▶ **Text block**
^^^^

The is a MCQ in my math book which says the following:
Expanded form of $\sum\limits_0^0{f(x)}$ is:
1) $0$
2) $f(0)$
3) $1$
4) None
I don't know which one is correct but one of the first two is correct.
The is a MCQ in my math book which says the following:
Expanded form of $\sum\limits_0^0{f(x)}$ is:
1) $0$
2) $f(0)$
3) $1$
4) None
I don't know which one is correct but one of the first two is correct.
Written correctly the formula should be:
$$\sum_\limits{x=0}^0 f(x)$$
This means $x$ ranges between $0$ and $0$ and so only takes the value $0$.
Therefore the answer is b, $f(0)$.
$x$ is not often used an the index value of a summation, $i,j,k,n$ are much more commonly used instead. $x$ is usually considered to be a real variable, and so the question is slightly misleading.
The correct answer is $f(0)$ (according to Wolfram|Alpha). The reason is if the bounds are the same, and you are computing a summation of a function, the answer will be the function with the bounds passed as the value. Therefore, the answer is $f(0)$ for any expression defined as $f(x)$. The only case in which this "isn't true" is for $x = \infty$. Since uses of infinity in regular expresssions evaluate to $\infty$, the answer here is $\infty$. But still, the answer is: $$\sum_{x = 0}^0 f(x) = f(0)$$

^^^^

(Dataset excerpt)
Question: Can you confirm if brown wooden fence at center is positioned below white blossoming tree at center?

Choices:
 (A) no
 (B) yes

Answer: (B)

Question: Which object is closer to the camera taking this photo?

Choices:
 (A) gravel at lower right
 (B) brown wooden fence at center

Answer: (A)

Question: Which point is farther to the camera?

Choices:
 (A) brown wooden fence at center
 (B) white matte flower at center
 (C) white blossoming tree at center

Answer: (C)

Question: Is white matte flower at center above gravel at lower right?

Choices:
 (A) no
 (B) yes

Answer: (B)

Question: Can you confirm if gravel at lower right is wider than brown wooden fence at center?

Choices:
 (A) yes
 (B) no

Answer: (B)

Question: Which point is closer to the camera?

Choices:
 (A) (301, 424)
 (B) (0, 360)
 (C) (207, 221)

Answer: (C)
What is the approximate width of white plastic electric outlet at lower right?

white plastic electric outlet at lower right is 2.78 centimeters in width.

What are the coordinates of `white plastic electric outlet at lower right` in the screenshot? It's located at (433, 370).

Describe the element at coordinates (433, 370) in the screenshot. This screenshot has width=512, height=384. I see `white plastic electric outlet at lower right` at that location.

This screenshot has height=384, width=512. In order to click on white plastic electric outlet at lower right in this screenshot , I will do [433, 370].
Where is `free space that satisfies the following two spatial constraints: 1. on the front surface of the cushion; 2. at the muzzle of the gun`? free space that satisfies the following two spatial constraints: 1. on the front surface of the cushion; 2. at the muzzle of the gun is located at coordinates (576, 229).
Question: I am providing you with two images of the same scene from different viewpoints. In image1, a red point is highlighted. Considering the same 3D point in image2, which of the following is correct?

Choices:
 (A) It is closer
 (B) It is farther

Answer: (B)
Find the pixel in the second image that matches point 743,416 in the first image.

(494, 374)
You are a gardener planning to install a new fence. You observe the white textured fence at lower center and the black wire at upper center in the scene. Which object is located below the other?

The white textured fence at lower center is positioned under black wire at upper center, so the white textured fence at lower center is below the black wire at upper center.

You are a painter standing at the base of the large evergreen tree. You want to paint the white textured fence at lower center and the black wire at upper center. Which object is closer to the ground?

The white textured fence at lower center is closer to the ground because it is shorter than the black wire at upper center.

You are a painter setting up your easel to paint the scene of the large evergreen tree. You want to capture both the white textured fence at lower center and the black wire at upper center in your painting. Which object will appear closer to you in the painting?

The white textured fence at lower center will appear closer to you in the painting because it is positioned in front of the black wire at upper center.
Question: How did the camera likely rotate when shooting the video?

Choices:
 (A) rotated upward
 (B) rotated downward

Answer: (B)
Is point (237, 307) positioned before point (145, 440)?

^^^^

▶ **Exercises to complete**
1: Please quote the summation thread between "Therefore the answer" and "is slightly misleading.", inclusive.
2: Answer these questions using the summation thread.
(a) Which letters does it name as more common than $x$ for the index of a summation?
(b) Which tool does one reply cite for the answer $f(0)$?
(c) How many answer options does the multiple-choice question list?

▶ **Expected responses**
1:
Therefore the answer is b, $f(0)$.
$x$ is not often used an the index value of a summation, $i,j,k,n$ are much more commonly used instead. $x$ is usually considered to be a real variable, and so the question is slightly misleading.

2:
(a) $i, j, k, n$
(b) Wolfram|Alpha
(c) Four